> Tasks and exercises
**A)** According to the article about the planned closure of ArcelorMittal South Africa's Longs Business, about how many jobs may be lost?
**B)** Carry on the article about the planned closure of ArcelorMittal South Africa's steel operations, starting after its last sentence.
[Opening Selected passage section]
The Department of Trade, Industry, and Competition (DTIC) said it is committed to finding a long-term solution to avoid the closure of ArcelorMittal South Africa’s (AMSA) steel operations.
Last week, AMSA said that it had no choice but to close its Longs Business, which may result in losing about 3,500 jobs at the Newcastle Works, Vereeniging Works, and the rail and structures subsidiary, ArcelorMittal Rail and Structural (AMRAS).
This decision follows continuing weakness in local and international steel markets.
“Steel production is anticipated to cease by late January 2025, with the wind-down of the remaining production processes completed in the first quarter of 2025,” the company said.
The DTIC spokesperson, Yamkela Fanisi said the department is trying to get all the relevant people to come to the table to avoid major job losses.
“Look, the future of the industry requires strong partnerships by all the stakeholders on the table, both public and private sector,” he explained.
“But as an immediate fact, as an immediate issue on this one, DTIC will engage with relevant stakeholders to try to put various ways in which the matter of AMSA can be resolved and possibly make some recommendations even to the president on how we can respond to the matter,” Fanisi said.
The department also noted that it is working hard to address the structural issues affecting the company’s longs steel business.
“The broader focus should also be on addressing productivity improvements and supply chain efficiencies, investments in low-carbon technologies, competitiveness and regaining the market share,” the DTIC said.
[Closing Selected passage section]
[Opening Information section]
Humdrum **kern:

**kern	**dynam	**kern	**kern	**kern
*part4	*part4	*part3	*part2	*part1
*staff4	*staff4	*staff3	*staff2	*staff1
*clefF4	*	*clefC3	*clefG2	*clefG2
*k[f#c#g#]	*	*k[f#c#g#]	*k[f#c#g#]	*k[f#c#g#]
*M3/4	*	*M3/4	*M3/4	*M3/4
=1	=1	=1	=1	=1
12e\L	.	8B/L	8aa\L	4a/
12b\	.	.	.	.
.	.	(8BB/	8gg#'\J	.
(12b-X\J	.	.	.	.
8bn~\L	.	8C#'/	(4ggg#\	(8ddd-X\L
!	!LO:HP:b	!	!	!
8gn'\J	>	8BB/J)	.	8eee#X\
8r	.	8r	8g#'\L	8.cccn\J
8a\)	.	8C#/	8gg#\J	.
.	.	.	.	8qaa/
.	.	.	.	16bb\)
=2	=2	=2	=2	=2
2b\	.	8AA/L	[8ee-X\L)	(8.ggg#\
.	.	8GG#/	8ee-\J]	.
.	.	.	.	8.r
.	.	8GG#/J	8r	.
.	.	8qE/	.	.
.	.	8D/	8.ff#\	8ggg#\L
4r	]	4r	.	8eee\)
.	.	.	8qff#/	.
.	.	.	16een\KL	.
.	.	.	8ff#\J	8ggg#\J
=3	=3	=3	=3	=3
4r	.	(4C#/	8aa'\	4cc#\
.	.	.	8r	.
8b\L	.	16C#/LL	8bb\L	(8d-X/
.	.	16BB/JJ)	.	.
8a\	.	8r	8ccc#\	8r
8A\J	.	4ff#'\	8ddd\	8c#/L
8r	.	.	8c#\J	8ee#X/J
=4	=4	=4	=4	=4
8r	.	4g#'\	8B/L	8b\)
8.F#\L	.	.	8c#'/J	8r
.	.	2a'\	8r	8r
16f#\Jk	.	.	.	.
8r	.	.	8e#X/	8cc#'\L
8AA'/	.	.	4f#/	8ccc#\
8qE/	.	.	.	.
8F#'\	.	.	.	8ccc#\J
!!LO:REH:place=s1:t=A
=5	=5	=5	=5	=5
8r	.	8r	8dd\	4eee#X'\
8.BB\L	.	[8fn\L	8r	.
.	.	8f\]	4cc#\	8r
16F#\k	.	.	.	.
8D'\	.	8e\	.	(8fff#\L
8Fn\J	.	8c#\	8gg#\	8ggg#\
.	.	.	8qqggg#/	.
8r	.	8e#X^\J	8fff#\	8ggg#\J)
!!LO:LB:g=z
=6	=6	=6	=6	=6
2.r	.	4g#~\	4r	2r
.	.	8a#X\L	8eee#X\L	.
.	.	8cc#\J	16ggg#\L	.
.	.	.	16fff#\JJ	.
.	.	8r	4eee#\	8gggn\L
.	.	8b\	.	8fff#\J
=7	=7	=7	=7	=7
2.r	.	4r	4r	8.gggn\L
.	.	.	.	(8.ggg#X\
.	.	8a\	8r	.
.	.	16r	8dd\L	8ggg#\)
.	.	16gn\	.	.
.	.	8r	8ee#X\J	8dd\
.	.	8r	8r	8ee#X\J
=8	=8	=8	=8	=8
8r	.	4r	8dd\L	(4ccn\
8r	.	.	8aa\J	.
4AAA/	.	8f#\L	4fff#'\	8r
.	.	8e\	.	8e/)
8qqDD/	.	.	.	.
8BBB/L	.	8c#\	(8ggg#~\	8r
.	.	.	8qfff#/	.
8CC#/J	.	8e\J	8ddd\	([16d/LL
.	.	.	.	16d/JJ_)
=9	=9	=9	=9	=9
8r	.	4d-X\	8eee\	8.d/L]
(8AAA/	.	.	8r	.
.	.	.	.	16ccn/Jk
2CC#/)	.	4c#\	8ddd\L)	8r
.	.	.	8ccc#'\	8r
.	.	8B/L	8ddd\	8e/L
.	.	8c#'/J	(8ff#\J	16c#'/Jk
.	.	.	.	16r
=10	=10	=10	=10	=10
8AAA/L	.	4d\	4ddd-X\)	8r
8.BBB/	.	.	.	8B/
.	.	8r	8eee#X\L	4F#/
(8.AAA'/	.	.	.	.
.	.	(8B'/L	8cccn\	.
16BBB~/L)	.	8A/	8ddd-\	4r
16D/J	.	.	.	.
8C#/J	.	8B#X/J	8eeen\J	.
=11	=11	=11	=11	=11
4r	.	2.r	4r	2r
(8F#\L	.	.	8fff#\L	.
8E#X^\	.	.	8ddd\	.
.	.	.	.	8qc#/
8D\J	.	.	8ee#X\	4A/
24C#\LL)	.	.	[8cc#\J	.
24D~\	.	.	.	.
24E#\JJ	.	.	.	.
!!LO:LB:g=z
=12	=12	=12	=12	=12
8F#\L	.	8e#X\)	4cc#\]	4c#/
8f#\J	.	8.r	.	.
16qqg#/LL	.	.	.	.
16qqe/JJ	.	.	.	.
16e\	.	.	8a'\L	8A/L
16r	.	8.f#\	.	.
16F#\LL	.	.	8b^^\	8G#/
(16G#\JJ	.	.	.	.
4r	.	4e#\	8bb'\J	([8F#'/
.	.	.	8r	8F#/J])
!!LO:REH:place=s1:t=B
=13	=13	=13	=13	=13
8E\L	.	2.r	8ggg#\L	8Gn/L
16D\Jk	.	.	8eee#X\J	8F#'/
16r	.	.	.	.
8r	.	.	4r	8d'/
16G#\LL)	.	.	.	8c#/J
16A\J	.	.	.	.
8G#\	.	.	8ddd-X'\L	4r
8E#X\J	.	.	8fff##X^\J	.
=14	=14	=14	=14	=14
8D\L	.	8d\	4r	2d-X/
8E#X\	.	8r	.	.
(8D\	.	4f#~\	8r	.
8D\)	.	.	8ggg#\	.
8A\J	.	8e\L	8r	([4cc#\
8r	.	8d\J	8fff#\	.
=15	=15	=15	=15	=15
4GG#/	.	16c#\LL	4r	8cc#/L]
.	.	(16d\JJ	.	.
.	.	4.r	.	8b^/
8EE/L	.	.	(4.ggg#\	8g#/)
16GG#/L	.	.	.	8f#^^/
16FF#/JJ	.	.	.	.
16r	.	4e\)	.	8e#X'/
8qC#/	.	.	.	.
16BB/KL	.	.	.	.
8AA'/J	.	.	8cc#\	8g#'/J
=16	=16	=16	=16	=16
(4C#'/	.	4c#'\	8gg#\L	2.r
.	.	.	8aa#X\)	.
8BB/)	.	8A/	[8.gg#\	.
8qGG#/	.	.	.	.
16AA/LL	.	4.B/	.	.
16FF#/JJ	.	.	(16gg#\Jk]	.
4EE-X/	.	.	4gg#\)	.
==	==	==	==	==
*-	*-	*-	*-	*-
[Closing Information section]
> Expected responses
**A)** About 3,500 jobs may be lost.

**B)**
“It is also important that public and private sector entities and companies commit themselves to procure locally manufactured steel products in their projects; Undoubtedly, such a commitment will contribute positively to aggregate demand, job creation and economic growth in South Africa,” the department added.
Rescue offer
Networth Investments has offered to buy out a controlling stake in AMSA from its parent company, ArcelorMittal Holding AG.
The investment firm said it could make the group profitable rapidly, without job losses.
In November 2024, Networth, with the support of the DTIC and the Industrial Development Corporation (IDC), extended an enquiry and offer to buyout ArcelorMittal Holding AG’s 70% shareholding in AMSA at R4.7 billion.
The firm also committed to invest around R16 billion to fund upgrades and decarbonisation, with the aim of avoiding the shutdown of Newcastle, Vereeniging and Highveld AMRAS Steel mills.
ArcelorMittal Holding AG’s response to Networth was that “while circumstances may change later, they are not contemplating the sale of the interest in AMSA”.